▶ **PROBLEM STATEMENT**
When you repeat the listing below, keep every word exactly and leave out each picture.

▶ **INPUT DATA**
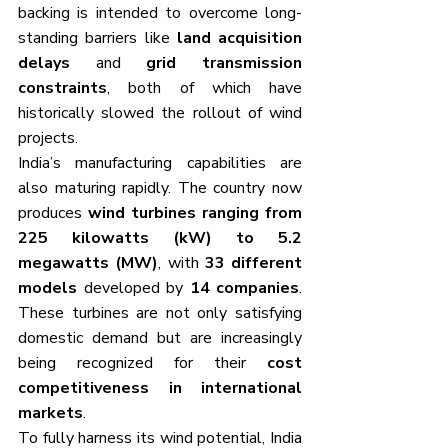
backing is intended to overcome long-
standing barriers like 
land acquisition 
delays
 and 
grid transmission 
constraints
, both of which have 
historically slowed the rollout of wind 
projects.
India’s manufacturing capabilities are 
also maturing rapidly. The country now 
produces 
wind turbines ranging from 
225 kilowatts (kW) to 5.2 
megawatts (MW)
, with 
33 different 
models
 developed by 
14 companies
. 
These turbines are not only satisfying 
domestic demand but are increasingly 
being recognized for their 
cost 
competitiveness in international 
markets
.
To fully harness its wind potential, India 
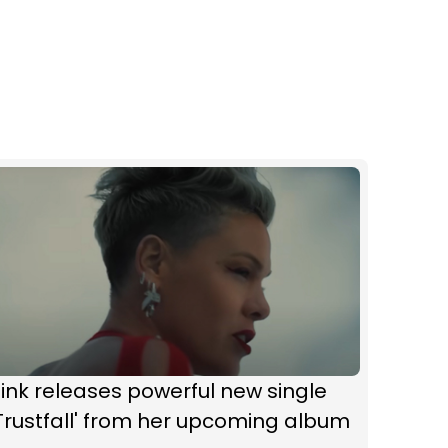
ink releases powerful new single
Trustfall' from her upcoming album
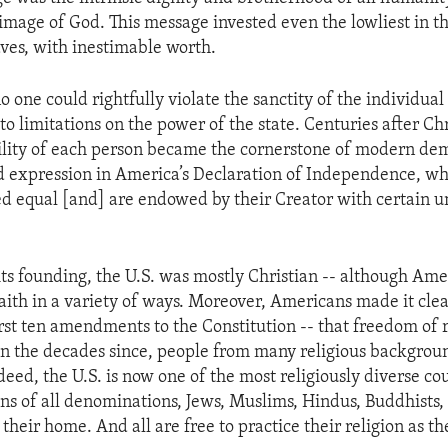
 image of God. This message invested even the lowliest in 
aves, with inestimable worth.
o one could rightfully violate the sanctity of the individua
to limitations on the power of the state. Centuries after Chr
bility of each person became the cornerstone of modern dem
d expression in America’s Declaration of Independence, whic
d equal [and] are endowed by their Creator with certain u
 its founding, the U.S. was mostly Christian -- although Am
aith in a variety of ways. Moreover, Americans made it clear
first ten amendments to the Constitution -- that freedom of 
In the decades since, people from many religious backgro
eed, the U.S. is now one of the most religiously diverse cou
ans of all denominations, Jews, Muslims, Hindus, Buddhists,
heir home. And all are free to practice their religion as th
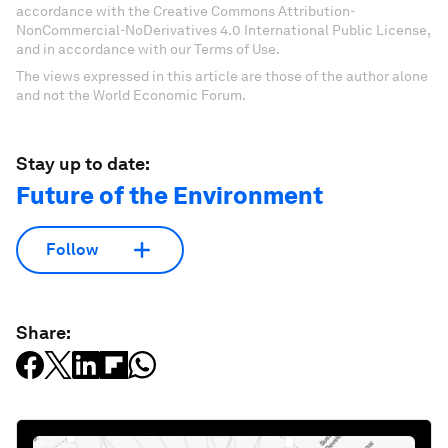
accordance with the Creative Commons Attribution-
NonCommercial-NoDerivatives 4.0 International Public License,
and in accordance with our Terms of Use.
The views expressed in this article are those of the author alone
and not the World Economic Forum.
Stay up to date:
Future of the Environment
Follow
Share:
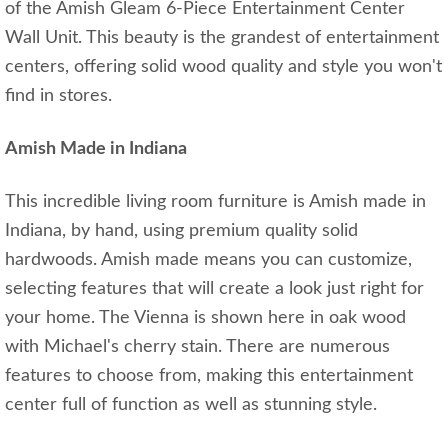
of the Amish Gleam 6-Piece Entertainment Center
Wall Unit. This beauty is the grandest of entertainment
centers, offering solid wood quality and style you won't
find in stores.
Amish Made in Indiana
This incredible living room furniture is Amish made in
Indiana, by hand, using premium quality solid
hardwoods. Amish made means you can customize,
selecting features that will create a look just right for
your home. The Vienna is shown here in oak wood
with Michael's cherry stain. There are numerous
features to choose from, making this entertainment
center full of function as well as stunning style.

▶ **WORKED SOLUTION**
backing is intended to overcome long-
standing barriers like 
land acquisition 
delays
 and 
grid transmission 
constraints
, both of which have 
historically slowed the rollout of wind 
projects.
India’s manufacturing capabilities are 
also maturing rapidly. The country now 
produces 
wind turbines ranging from 
225 kilowatts (kW) to 5.2 
megawatts (MW)
, with 
33 different 
models
 developed by 
14 companies
. 
These turbines are not only satisfying 
domestic demand but are increasingly 
being recognized for their 
cost 
competitiveness in international 
markets
.
To fully harness its wind potential, India 
ink releases powerful new single
Trustfall' from her upcoming album
 image of God. This message invested even the lowliest in 
aves, with inestimable worth.
o one could rightfully violate the sanctity of the individua
to limitations on the power of the state. Centuries after Chr
bility of each person became the cornerstone of modern dem
d expression in America’s Declaration of Independence, whic
d equal [and] are endowed by their Creator with certain u
 its founding, the U.S. was mostly Christian -- although Am
aith in a variety of ways. Moreover, Americans made it clear
first ten amendments to the Constitution -- that freedom of 
In the decades since, people from many religious backgro
eed, the U.S. is now one of the most religiously diverse cou
ans of all denominations, Jews, Muslims, Hindus, Buddhists,
heir home. And all are free to practice their religion as th
accordance with the Creative Commons Attribution-
NonCommercial-NoDerivatives 4.0 International Public License,
and in accordance with our Terms of Use.
The views expressed in this article are those of the author alone
and not the World Economic Forum.
Stay up to date:
Future of the Environment
Follow
Share:
of the Amish Gleam 6-Piece Entertainment Center
Wall Unit. This beauty is the grandest of entertainment
centers, offering solid wood quality and style you won't
find in stores.
Amish Made in Indiana
This incredible living room furniture is Amish made in
Indiana, by hand, using premium quality solid
hardwoods. Amish made means you can customize,
selecting features that will create a look just right for
your home. The Vienna is shown here in oak wood
with Michael's cherry stain. There are numerous
features to choose from, making this entertainment
center full of function as well as stunning style.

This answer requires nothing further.